Directions for this task: Only the lines that contain the string "release" belong in the answer; pull them from the records.

(Dataset records)
+---+
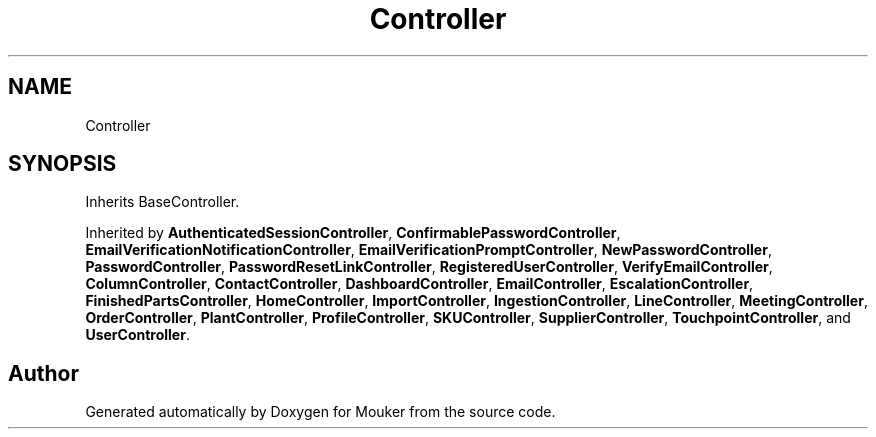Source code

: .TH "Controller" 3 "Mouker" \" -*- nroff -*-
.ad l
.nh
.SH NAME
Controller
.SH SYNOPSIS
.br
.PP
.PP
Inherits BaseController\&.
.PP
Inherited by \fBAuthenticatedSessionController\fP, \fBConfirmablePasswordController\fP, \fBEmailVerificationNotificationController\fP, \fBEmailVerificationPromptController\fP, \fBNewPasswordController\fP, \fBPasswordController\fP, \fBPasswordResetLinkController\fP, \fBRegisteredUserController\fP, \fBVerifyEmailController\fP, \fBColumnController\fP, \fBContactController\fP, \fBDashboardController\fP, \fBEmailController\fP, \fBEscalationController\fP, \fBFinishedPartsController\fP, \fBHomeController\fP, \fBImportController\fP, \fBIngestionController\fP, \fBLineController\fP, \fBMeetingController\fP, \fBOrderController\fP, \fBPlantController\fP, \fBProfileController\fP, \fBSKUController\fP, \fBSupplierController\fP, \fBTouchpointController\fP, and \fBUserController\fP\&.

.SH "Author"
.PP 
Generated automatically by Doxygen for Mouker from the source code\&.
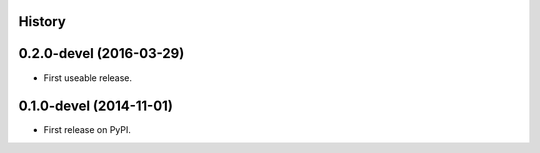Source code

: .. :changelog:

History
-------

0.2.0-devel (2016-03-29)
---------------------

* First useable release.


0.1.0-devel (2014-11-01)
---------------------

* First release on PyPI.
+---+
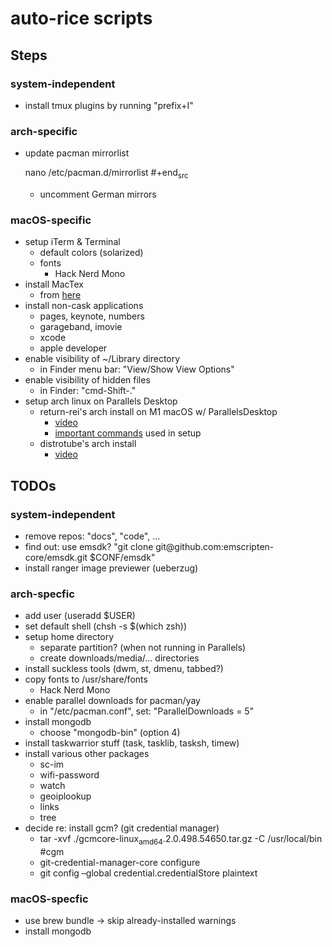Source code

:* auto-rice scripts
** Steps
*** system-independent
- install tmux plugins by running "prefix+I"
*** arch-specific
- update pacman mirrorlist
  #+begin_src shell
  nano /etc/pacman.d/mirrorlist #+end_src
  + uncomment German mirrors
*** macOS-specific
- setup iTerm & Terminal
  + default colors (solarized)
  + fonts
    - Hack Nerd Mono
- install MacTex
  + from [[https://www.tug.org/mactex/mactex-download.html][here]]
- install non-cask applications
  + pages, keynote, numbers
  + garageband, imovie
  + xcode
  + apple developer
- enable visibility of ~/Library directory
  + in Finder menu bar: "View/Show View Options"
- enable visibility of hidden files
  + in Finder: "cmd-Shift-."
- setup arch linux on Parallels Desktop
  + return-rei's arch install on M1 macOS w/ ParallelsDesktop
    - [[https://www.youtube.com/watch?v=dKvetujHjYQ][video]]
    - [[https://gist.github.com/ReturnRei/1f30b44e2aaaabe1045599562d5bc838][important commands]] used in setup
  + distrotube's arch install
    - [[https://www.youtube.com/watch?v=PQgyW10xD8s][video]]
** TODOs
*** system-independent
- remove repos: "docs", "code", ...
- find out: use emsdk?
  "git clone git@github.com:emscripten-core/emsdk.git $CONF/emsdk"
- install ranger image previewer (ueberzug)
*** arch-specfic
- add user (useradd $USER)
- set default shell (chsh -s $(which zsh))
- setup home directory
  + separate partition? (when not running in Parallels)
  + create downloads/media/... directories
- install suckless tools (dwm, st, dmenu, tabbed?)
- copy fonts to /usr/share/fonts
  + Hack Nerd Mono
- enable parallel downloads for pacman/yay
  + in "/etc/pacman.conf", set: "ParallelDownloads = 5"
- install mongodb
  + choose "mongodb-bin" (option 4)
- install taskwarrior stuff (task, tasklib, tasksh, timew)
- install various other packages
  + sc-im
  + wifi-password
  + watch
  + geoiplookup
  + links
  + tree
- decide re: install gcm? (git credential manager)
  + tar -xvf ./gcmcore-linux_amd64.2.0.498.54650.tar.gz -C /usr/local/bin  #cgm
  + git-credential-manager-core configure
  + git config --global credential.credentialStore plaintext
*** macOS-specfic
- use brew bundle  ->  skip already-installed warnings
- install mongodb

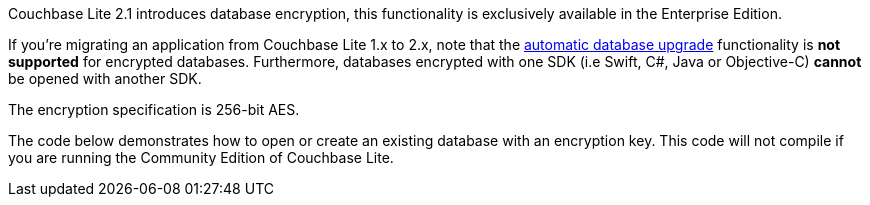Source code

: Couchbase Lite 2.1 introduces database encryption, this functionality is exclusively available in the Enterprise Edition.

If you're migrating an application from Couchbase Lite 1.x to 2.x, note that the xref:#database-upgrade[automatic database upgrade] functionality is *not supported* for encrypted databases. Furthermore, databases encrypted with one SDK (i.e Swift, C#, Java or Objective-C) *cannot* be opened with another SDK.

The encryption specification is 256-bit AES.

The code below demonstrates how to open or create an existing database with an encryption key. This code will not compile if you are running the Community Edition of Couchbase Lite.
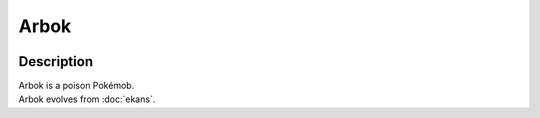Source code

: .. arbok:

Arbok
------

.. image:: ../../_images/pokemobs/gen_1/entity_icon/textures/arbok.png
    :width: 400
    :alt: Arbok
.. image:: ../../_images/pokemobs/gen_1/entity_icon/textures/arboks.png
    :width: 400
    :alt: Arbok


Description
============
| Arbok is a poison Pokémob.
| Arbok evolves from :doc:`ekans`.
+---+
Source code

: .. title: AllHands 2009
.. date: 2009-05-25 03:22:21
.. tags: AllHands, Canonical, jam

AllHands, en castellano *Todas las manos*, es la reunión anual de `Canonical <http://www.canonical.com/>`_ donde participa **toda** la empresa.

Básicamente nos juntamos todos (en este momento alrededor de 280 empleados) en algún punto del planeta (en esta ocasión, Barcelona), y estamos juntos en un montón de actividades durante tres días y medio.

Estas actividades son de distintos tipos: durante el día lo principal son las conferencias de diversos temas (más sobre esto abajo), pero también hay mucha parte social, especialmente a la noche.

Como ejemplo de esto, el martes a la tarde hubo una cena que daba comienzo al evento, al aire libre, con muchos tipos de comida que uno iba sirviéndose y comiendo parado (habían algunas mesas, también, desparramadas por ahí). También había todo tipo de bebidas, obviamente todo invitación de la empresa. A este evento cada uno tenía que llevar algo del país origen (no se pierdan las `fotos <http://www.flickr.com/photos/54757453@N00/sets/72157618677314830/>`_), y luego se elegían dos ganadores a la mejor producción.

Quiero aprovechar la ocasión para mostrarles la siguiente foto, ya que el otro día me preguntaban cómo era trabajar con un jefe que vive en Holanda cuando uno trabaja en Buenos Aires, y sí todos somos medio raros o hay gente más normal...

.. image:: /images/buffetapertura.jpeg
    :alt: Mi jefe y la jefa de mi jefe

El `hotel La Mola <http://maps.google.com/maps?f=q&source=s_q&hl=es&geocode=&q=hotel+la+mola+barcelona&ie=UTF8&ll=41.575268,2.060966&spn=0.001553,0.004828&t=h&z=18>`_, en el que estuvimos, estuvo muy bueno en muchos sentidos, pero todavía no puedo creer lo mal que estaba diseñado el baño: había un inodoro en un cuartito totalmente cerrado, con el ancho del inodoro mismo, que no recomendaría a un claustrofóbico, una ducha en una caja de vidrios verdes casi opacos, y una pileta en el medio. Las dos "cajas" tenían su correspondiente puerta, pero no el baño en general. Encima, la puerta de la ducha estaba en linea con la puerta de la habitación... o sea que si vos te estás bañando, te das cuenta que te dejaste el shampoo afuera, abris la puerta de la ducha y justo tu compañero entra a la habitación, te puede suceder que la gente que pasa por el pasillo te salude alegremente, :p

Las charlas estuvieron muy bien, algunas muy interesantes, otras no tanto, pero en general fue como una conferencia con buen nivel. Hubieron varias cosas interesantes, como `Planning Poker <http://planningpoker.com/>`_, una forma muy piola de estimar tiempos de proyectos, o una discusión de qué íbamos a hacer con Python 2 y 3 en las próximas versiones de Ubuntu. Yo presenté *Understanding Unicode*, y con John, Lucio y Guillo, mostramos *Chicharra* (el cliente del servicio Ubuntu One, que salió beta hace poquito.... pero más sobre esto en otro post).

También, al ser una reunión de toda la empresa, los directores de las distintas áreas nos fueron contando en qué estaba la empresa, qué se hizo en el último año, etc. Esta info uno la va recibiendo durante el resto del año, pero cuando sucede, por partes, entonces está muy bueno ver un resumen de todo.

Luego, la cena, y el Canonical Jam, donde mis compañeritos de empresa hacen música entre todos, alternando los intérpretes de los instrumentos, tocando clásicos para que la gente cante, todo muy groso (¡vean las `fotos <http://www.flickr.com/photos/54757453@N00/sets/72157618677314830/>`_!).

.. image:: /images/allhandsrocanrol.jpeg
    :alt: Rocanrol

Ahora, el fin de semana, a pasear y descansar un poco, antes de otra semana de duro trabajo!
+---+
Solution for this problem:
* First useable release.
* First release on PyPI.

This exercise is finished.